According to PeopleStrong, the HR outsourcing, and technology firm, Indian organizations can save nearly $600 million annually by 2021, using HR Technology, says a recent news report. The figure might seem unbelievable at first, but the same has been computed using realistic estimates. The report explains, “With the movement of more people from unorganized to organized segment, the number of employees working in organized setup would double by 2021 and the cost of managing employees would rise to about $2 billion. By 2021, HR Technology can help companies save at least 30% of $2 billion annually, which would amount to $600 million approximately.”
The rise and rise of technology in HR in the recent decades has created quite a buzz in the industry. Globally, as well as nationally, start-ups are betting heavily on the use of technology in HR and even big multi-nationals are building resources of their own. Although the pace of adoption has accelerated in the past few years, this transition has been in the making for nearly two decades.
HR Technology: The infancy
The last few years have seen an increasing interest in automating routine labor-intensive HR processes. Searching and screening of potential candidates for interviews, payroll, and compliance, performance management, employee engagement, benefits management, L&D programs – almost every quintessential HR function and vertical is undergoing a technological overhaul. This has also meant that organizations take their ‘employer brand’ rather seriously, and the focus on ‘candidate experience’ is heartening. The thrust on mobile-based interaction and integrating social media, or similar platforms, to communicate with employees has also found many takers. However, this has also given a rise to concerns about whether humans will be needed at all in the future? Undoubtedly, some impact will be visible, as obsolete job profiles will cease to exist; but to assume that ‘HR’ will function without humans is a far-fetched idea. Much like digitization in the fields of retail, banking, education, transportation, communication – jobs will evolve and require new skills.

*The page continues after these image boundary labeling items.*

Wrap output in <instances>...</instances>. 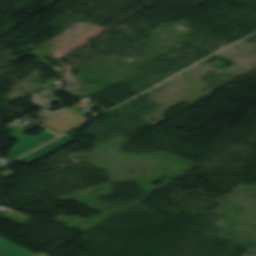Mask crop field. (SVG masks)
Returning <instances> with one entry per match:
<instances>
[{
  "label": "crop field",
  "mask_w": 256,
  "mask_h": 256,
  "mask_svg": "<svg viewBox=\"0 0 256 256\" xmlns=\"http://www.w3.org/2000/svg\"><path fill=\"white\" fill-rule=\"evenodd\" d=\"M16 173H13V172H11V171H9V170H6V171H4V172H1L0 173V176L1 177H8V178H10V177H12L13 175H15Z\"/></svg>",
  "instance_id": "8"
},
{
  "label": "crop field",
  "mask_w": 256,
  "mask_h": 256,
  "mask_svg": "<svg viewBox=\"0 0 256 256\" xmlns=\"http://www.w3.org/2000/svg\"><path fill=\"white\" fill-rule=\"evenodd\" d=\"M43 124H44V123H43ZM40 127H43V128H45V129H48V130H50V131H52V132H54V133H56V134H58V135H60L61 133H63V132H61V131H59V130H57V129H55V128H53V127L47 125V124H44V125H42V126H40Z\"/></svg>",
  "instance_id": "7"
},
{
  "label": "crop field",
  "mask_w": 256,
  "mask_h": 256,
  "mask_svg": "<svg viewBox=\"0 0 256 256\" xmlns=\"http://www.w3.org/2000/svg\"><path fill=\"white\" fill-rule=\"evenodd\" d=\"M34 254L36 253L0 238V255L2 256H31Z\"/></svg>",
  "instance_id": "4"
},
{
  "label": "crop field",
  "mask_w": 256,
  "mask_h": 256,
  "mask_svg": "<svg viewBox=\"0 0 256 256\" xmlns=\"http://www.w3.org/2000/svg\"><path fill=\"white\" fill-rule=\"evenodd\" d=\"M34 256H47V255H46L45 253L41 252V253L36 254V255H34Z\"/></svg>",
  "instance_id": "9"
},
{
  "label": "crop field",
  "mask_w": 256,
  "mask_h": 256,
  "mask_svg": "<svg viewBox=\"0 0 256 256\" xmlns=\"http://www.w3.org/2000/svg\"><path fill=\"white\" fill-rule=\"evenodd\" d=\"M71 142H73V139L69 135H66V136L22 157L21 159H19V161L31 164V163L39 160L40 158L48 155L49 153L65 146Z\"/></svg>",
  "instance_id": "3"
},
{
  "label": "crop field",
  "mask_w": 256,
  "mask_h": 256,
  "mask_svg": "<svg viewBox=\"0 0 256 256\" xmlns=\"http://www.w3.org/2000/svg\"><path fill=\"white\" fill-rule=\"evenodd\" d=\"M52 60L56 61L57 63H59L60 65L54 67V68H57L58 70H60L61 72H58L57 70H54L62 77H64L65 79L68 78V77H73L70 73V69L71 67L63 64L62 62H60L57 58H55L54 56H51L50 57ZM67 86L69 89L73 90V89H77L79 88L75 79L74 78H71L69 80H67Z\"/></svg>",
  "instance_id": "5"
},
{
  "label": "crop field",
  "mask_w": 256,
  "mask_h": 256,
  "mask_svg": "<svg viewBox=\"0 0 256 256\" xmlns=\"http://www.w3.org/2000/svg\"><path fill=\"white\" fill-rule=\"evenodd\" d=\"M83 117L84 115L70 108L45 123L66 132L87 121Z\"/></svg>",
  "instance_id": "2"
},
{
  "label": "crop field",
  "mask_w": 256,
  "mask_h": 256,
  "mask_svg": "<svg viewBox=\"0 0 256 256\" xmlns=\"http://www.w3.org/2000/svg\"><path fill=\"white\" fill-rule=\"evenodd\" d=\"M56 137L55 135L45 131L41 133L40 135L34 137V136H28V135H22L17 140L19 143L15 146H13L6 154L9 156L7 158L13 160L15 157L43 144L44 142Z\"/></svg>",
  "instance_id": "1"
},
{
  "label": "crop field",
  "mask_w": 256,
  "mask_h": 256,
  "mask_svg": "<svg viewBox=\"0 0 256 256\" xmlns=\"http://www.w3.org/2000/svg\"><path fill=\"white\" fill-rule=\"evenodd\" d=\"M31 95L33 96V100H34L35 104H37L39 106L42 105L43 103L47 102L48 98L55 97L51 88L40 93L38 96L34 93Z\"/></svg>",
  "instance_id": "6"
}]
</instances>
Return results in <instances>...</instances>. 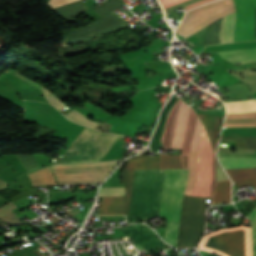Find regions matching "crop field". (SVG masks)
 Here are the masks:
<instances>
[{
	"mask_svg": "<svg viewBox=\"0 0 256 256\" xmlns=\"http://www.w3.org/2000/svg\"><path fill=\"white\" fill-rule=\"evenodd\" d=\"M7 72L11 73L12 75H14L16 77L23 79L24 81L36 86L37 88L41 89L44 93L45 98L50 102V104H53L59 111H61L62 109H64L66 107V105H64V103H62L53 93L45 90L43 87H41L37 83L29 81L30 79L28 80V79L24 78L23 76H21L14 70H8Z\"/></svg>",
	"mask_w": 256,
	"mask_h": 256,
	"instance_id": "21",
	"label": "crop field"
},
{
	"mask_svg": "<svg viewBox=\"0 0 256 256\" xmlns=\"http://www.w3.org/2000/svg\"><path fill=\"white\" fill-rule=\"evenodd\" d=\"M119 137L86 127L57 163L100 161Z\"/></svg>",
	"mask_w": 256,
	"mask_h": 256,
	"instance_id": "3",
	"label": "crop field"
},
{
	"mask_svg": "<svg viewBox=\"0 0 256 256\" xmlns=\"http://www.w3.org/2000/svg\"><path fill=\"white\" fill-rule=\"evenodd\" d=\"M160 157L140 156L125 163L121 183L127 185L126 196L101 198L98 215L128 214L135 169H156ZM164 169L136 170L129 216L159 214ZM188 170L165 169L160 215L167 219L165 241L176 247L183 192ZM205 198L184 195L178 248L195 247L205 226ZM131 218V219H132Z\"/></svg>",
	"mask_w": 256,
	"mask_h": 256,
	"instance_id": "1",
	"label": "crop field"
},
{
	"mask_svg": "<svg viewBox=\"0 0 256 256\" xmlns=\"http://www.w3.org/2000/svg\"><path fill=\"white\" fill-rule=\"evenodd\" d=\"M249 184H252L253 188H256V181L246 182V183H238V184H235V186H236V188H238V187H242V186L249 185Z\"/></svg>",
	"mask_w": 256,
	"mask_h": 256,
	"instance_id": "30",
	"label": "crop field"
},
{
	"mask_svg": "<svg viewBox=\"0 0 256 256\" xmlns=\"http://www.w3.org/2000/svg\"><path fill=\"white\" fill-rule=\"evenodd\" d=\"M17 157L27 171L38 167L32 155H17Z\"/></svg>",
	"mask_w": 256,
	"mask_h": 256,
	"instance_id": "27",
	"label": "crop field"
},
{
	"mask_svg": "<svg viewBox=\"0 0 256 256\" xmlns=\"http://www.w3.org/2000/svg\"><path fill=\"white\" fill-rule=\"evenodd\" d=\"M251 222H256V216H255V218Z\"/></svg>",
	"mask_w": 256,
	"mask_h": 256,
	"instance_id": "35",
	"label": "crop field"
},
{
	"mask_svg": "<svg viewBox=\"0 0 256 256\" xmlns=\"http://www.w3.org/2000/svg\"><path fill=\"white\" fill-rule=\"evenodd\" d=\"M125 195L124 187L100 188L99 197Z\"/></svg>",
	"mask_w": 256,
	"mask_h": 256,
	"instance_id": "26",
	"label": "crop field"
},
{
	"mask_svg": "<svg viewBox=\"0 0 256 256\" xmlns=\"http://www.w3.org/2000/svg\"><path fill=\"white\" fill-rule=\"evenodd\" d=\"M197 115L202 120L208 132V135L213 143L214 149L216 151L217 144H218L217 136H218V131L220 127V122H221V119H223L224 117L212 116V115H200V114H197Z\"/></svg>",
	"mask_w": 256,
	"mask_h": 256,
	"instance_id": "14",
	"label": "crop field"
},
{
	"mask_svg": "<svg viewBox=\"0 0 256 256\" xmlns=\"http://www.w3.org/2000/svg\"><path fill=\"white\" fill-rule=\"evenodd\" d=\"M224 169L238 167H253L256 166V158L248 157H218Z\"/></svg>",
	"mask_w": 256,
	"mask_h": 256,
	"instance_id": "16",
	"label": "crop field"
},
{
	"mask_svg": "<svg viewBox=\"0 0 256 256\" xmlns=\"http://www.w3.org/2000/svg\"><path fill=\"white\" fill-rule=\"evenodd\" d=\"M235 12L224 17L220 42H233Z\"/></svg>",
	"mask_w": 256,
	"mask_h": 256,
	"instance_id": "20",
	"label": "crop field"
},
{
	"mask_svg": "<svg viewBox=\"0 0 256 256\" xmlns=\"http://www.w3.org/2000/svg\"><path fill=\"white\" fill-rule=\"evenodd\" d=\"M6 185H8L4 180H2L1 178H0V188H2V187H4V186H6Z\"/></svg>",
	"mask_w": 256,
	"mask_h": 256,
	"instance_id": "32",
	"label": "crop field"
},
{
	"mask_svg": "<svg viewBox=\"0 0 256 256\" xmlns=\"http://www.w3.org/2000/svg\"><path fill=\"white\" fill-rule=\"evenodd\" d=\"M221 140L236 142L235 148H246V149L256 150V137H254V138H232V139H221ZM218 156H249V157H256V151H255L254 155L218 153Z\"/></svg>",
	"mask_w": 256,
	"mask_h": 256,
	"instance_id": "19",
	"label": "crop field"
},
{
	"mask_svg": "<svg viewBox=\"0 0 256 256\" xmlns=\"http://www.w3.org/2000/svg\"><path fill=\"white\" fill-rule=\"evenodd\" d=\"M180 102L181 101L178 99V101L176 102V104L173 106L170 113L168 114L166 127L161 140L163 147L170 148L177 110ZM188 115H189V106L181 102L178 110L171 148L181 149L183 139H184L186 124L188 120Z\"/></svg>",
	"mask_w": 256,
	"mask_h": 256,
	"instance_id": "7",
	"label": "crop field"
},
{
	"mask_svg": "<svg viewBox=\"0 0 256 256\" xmlns=\"http://www.w3.org/2000/svg\"><path fill=\"white\" fill-rule=\"evenodd\" d=\"M236 9V27L234 32V42L244 40H255L254 38V14L256 7V0H234ZM234 7L211 18L185 35L181 36L184 39L199 31L210 23L214 22L218 18L232 13L235 11Z\"/></svg>",
	"mask_w": 256,
	"mask_h": 256,
	"instance_id": "6",
	"label": "crop field"
},
{
	"mask_svg": "<svg viewBox=\"0 0 256 256\" xmlns=\"http://www.w3.org/2000/svg\"><path fill=\"white\" fill-rule=\"evenodd\" d=\"M256 215V207L255 209L250 213V215L247 217L250 219V221L254 218V216Z\"/></svg>",
	"mask_w": 256,
	"mask_h": 256,
	"instance_id": "31",
	"label": "crop field"
},
{
	"mask_svg": "<svg viewBox=\"0 0 256 256\" xmlns=\"http://www.w3.org/2000/svg\"><path fill=\"white\" fill-rule=\"evenodd\" d=\"M252 225L253 256H256V223ZM251 227L238 226L204 236L199 248L221 256H252Z\"/></svg>",
	"mask_w": 256,
	"mask_h": 256,
	"instance_id": "2",
	"label": "crop field"
},
{
	"mask_svg": "<svg viewBox=\"0 0 256 256\" xmlns=\"http://www.w3.org/2000/svg\"><path fill=\"white\" fill-rule=\"evenodd\" d=\"M177 99L178 98L176 97V95L173 94L171 99L168 101V103L163 108V110H162V112L160 114L158 126H157V128H156V130L154 132L153 138L151 140V151L157 152L158 146H159V142H160V138H161L163 129L165 127L167 114L169 113L170 109L172 108L174 103L177 101Z\"/></svg>",
	"mask_w": 256,
	"mask_h": 256,
	"instance_id": "12",
	"label": "crop field"
},
{
	"mask_svg": "<svg viewBox=\"0 0 256 256\" xmlns=\"http://www.w3.org/2000/svg\"><path fill=\"white\" fill-rule=\"evenodd\" d=\"M78 0H50L48 3L52 8L59 7L65 4H69Z\"/></svg>",
	"mask_w": 256,
	"mask_h": 256,
	"instance_id": "28",
	"label": "crop field"
},
{
	"mask_svg": "<svg viewBox=\"0 0 256 256\" xmlns=\"http://www.w3.org/2000/svg\"><path fill=\"white\" fill-rule=\"evenodd\" d=\"M255 38H256V14H255Z\"/></svg>",
	"mask_w": 256,
	"mask_h": 256,
	"instance_id": "34",
	"label": "crop field"
},
{
	"mask_svg": "<svg viewBox=\"0 0 256 256\" xmlns=\"http://www.w3.org/2000/svg\"><path fill=\"white\" fill-rule=\"evenodd\" d=\"M201 129H202V125L197 117L196 128L194 131V138L192 141L191 151H190L188 183L184 192V194H187V195L191 194L192 187H193L194 175H195V160H196L197 146L199 142Z\"/></svg>",
	"mask_w": 256,
	"mask_h": 256,
	"instance_id": "11",
	"label": "crop field"
},
{
	"mask_svg": "<svg viewBox=\"0 0 256 256\" xmlns=\"http://www.w3.org/2000/svg\"><path fill=\"white\" fill-rule=\"evenodd\" d=\"M233 183L256 180V167L226 170Z\"/></svg>",
	"mask_w": 256,
	"mask_h": 256,
	"instance_id": "17",
	"label": "crop field"
},
{
	"mask_svg": "<svg viewBox=\"0 0 256 256\" xmlns=\"http://www.w3.org/2000/svg\"><path fill=\"white\" fill-rule=\"evenodd\" d=\"M147 251L166 245L156 233L143 224H132L118 227Z\"/></svg>",
	"mask_w": 256,
	"mask_h": 256,
	"instance_id": "10",
	"label": "crop field"
},
{
	"mask_svg": "<svg viewBox=\"0 0 256 256\" xmlns=\"http://www.w3.org/2000/svg\"><path fill=\"white\" fill-rule=\"evenodd\" d=\"M121 160L50 166L57 184L102 182Z\"/></svg>",
	"mask_w": 256,
	"mask_h": 256,
	"instance_id": "4",
	"label": "crop field"
},
{
	"mask_svg": "<svg viewBox=\"0 0 256 256\" xmlns=\"http://www.w3.org/2000/svg\"><path fill=\"white\" fill-rule=\"evenodd\" d=\"M196 115L190 108V115L188 125L186 129L185 139L181 155H163L161 154V161L159 168H184L188 169V158L192 139V133L194 129Z\"/></svg>",
	"mask_w": 256,
	"mask_h": 256,
	"instance_id": "9",
	"label": "crop field"
},
{
	"mask_svg": "<svg viewBox=\"0 0 256 256\" xmlns=\"http://www.w3.org/2000/svg\"><path fill=\"white\" fill-rule=\"evenodd\" d=\"M231 202L230 179L218 181L215 184L212 204Z\"/></svg>",
	"mask_w": 256,
	"mask_h": 256,
	"instance_id": "15",
	"label": "crop field"
},
{
	"mask_svg": "<svg viewBox=\"0 0 256 256\" xmlns=\"http://www.w3.org/2000/svg\"><path fill=\"white\" fill-rule=\"evenodd\" d=\"M65 116L77 123L83 124L85 126H90L92 128H95L97 125V123L90 122L88 119H86L85 116H83L81 113L77 112L74 109L70 111L68 114H66Z\"/></svg>",
	"mask_w": 256,
	"mask_h": 256,
	"instance_id": "25",
	"label": "crop field"
},
{
	"mask_svg": "<svg viewBox=\"0 0 256 256\" xmlns=\"http://www.w3.org/2000/svg\"><path fill=\"white\" fill-rule=\"evenodd\" d=\"M233 0H220L200 8L190 10L184 17L177 33L181 36L211 17L233 7Z\"/></svg>",
	"mask_w": 256,
	"mask_h": 256,
	"instance_id": "8",
	"label": "crop field"
},
{
	"mask_svg": "<svg viewBox=\"0 0 256 256\" xmlns=\"http://www.w3.org/2000/svg\"><path fill=\"white\" fill-rule=\"evenodd\" d=\"M209 1H212V0H200V1H198V2H195V3H193V4L189 5V6H187V7H186V11L189 10V9H191V8H193V7L199 6V5L203 4V3L209 2Z\"/></svg>",
	"mask_w": 256,
	"mask_h": 256,
	"instance_id": "29",
	"label": "crop field"
},
{
	"mask_svg": "<svg viewBox=\"0 0 256 256\" xmlns=\"http://www.w3.org/2000/svg\"><path fill=\"white\" fill-rule=\"evenodd\" d=\"M30 180L35 185H56L54 177L49 169V167L34 171L28 174Z\"/></svg>",
	"mask_w": 256,
	"mask_h": 256,
	"instance_id": "18",
	"label": "crop field"
},
{
	"mask_svg": "<svg viewBox=\"0 0 256 256\" xmlns=\"http://www.w3.org/2000/svg\"><path fill=\"white\" fill-rule=\"evenodd\" d=\"M235 64L256 61V48L217 52Z\"/></svg>",
	"mask_w": 256,
	"mask_h": 256,
	"instance_id": "13",
	"label": "crop field"
},
{
	"mask_svg": "<svg viewBox=\"0 0 256 256\" xmlns=\"http://www.w3.org/2000/svg\"><path fill=\"white\" fill-rule=\"evenodd\" d=\"M250 47H256V41H254V42H239V43H231V44L208 46V47H205L203 52L230 50V49H240V48H250Z\"/></svg>",
	"mask_w": 256,
	"mask_h": 256,
	"instance_id": "24",
	"label": "crop field"
},
{
	"mask_svg": "<svg viewBox=\"0 0 256 256\" xmlns=\"http://www.w3.org/2000/svg\"><path fill=\"white\" fill-rule=\"evenodd\" d=\"M221 21L222 19L210 24L207 30L204 46L211 45V44H220L219 36H220V29H221Z\"/></svg>",
	"mask_w": 256,
	"mask_h": 256,
	"instance_id": "22",
	"label": "crop field"
},
{
	"mask_svg": "<svg viewBox=\"0 0 256 256\" xmlns=\"http://www.w3.org/2000/svg\"><path fill=\"white\" fill-rule=\"evenodd\" d=\"M86 9L87 8L81 3V1H79L55 10L61 15H63L65 18L69 19Z\"/></svg>",
	"mask_w": 256,
	"mask_h": 256,
	"instance_id": "23",
	"label": "crop field"
},
{
	"mask_svg": "<svg viewBox=\"0 0 256 256\" xmlns=\"http://www.w3.org/2000/svg\"><path fill=\"white\" fill-rule=\"evenodd\" d=\"M202 49H203V47H202V48L193 49V51L198 55V53H199Z\"/></svg>",
	"mask_w": 256,
	"mask_h": 256,
	"instance_id": "33",
	"label": "crop field"
},
{
	"mask_svg": "<svg viewBox=\"0 0 256 256\" xmlns=\"http://www.w3.org/2000/svg\"><path fill=\"white\" fill-rule=\"evenodd\" d=\"M122 5L124 4L118 0H108L103 5L93 9L103 17L97 19L95 24L85 29L73 31L69 45L108 33L120 26H130L123 19L112 12Z\"/></svg>",
	"mask_w": 256,
	"mask_h": 256,
	"instance_id": "5",
	"label": "crop field"
}]
</instances>
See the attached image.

How is this helping to reduce costs?
Reducing the dependency of HR personnel on inefficient processes that take up time means that they can focus on issues and concerns of strategy, employee satisfaction, engagement and retention, employer value proposition etc. Cloud-based digitization of routine processes and data has resulted in quick, easy and hassle-free access to information without HR acting as the time-starved gatekeeper. Another added advantage of leveraging technology to engage with employees is the generation of large quantities of data. Although much work needs to be done to efficiently analyze the data, but identifying high-potential employees, predicting employee turnover, gauging employee engagement levels, and rewarding high performers are some tasks that have become much more objective and efficient. Tangible benefits, in costs and other parameters, are immediately visible to organizations, and propel further interest and confidence in increasing the role of technology in HR. The best part though is that the adoption of technology is not restricted to big organisations only as smaller ones are also experimenting and benefiting tremendously, like the ones discussed here .
The road ahead
With hundreds of millions of dollars invested the TechHR space in the last four years , the pace of digitization and adoption of new technology is set to intensify further. The day might not be far when an employee can seek all the information he/she wants from a single web-based portal and grievances are redressed by HR Chatbots – eliminating the query-based interaction that employees currently have with their HR Departments. This will allow HR executives to unilaterally focus on being a strategic partner in the organization, and aligning the needs of the company with that of the HR functioning. Start-ups will continue to venture into uncharted territories and solve age-old problems facing HR, as will big corporations invest dedicated resources to build a technological edge in the domain. Consumerization of HR - from recruitment, L&D and employee engagement – will take over sooner than expected.
However, it is critical to understand that technology is just an enabler to ensure that the function of HR remains seamless, and is by no means a replacement to the ‘human’ element in the field. As suggested by this Forbes feature, as much as companies think of themselves as being technologically advanced, the transformation of HR into a technology-intensive function means using the latest technology to deliver an employee experience that is centred on humans, while making is personal, compelling, efficient and memorable.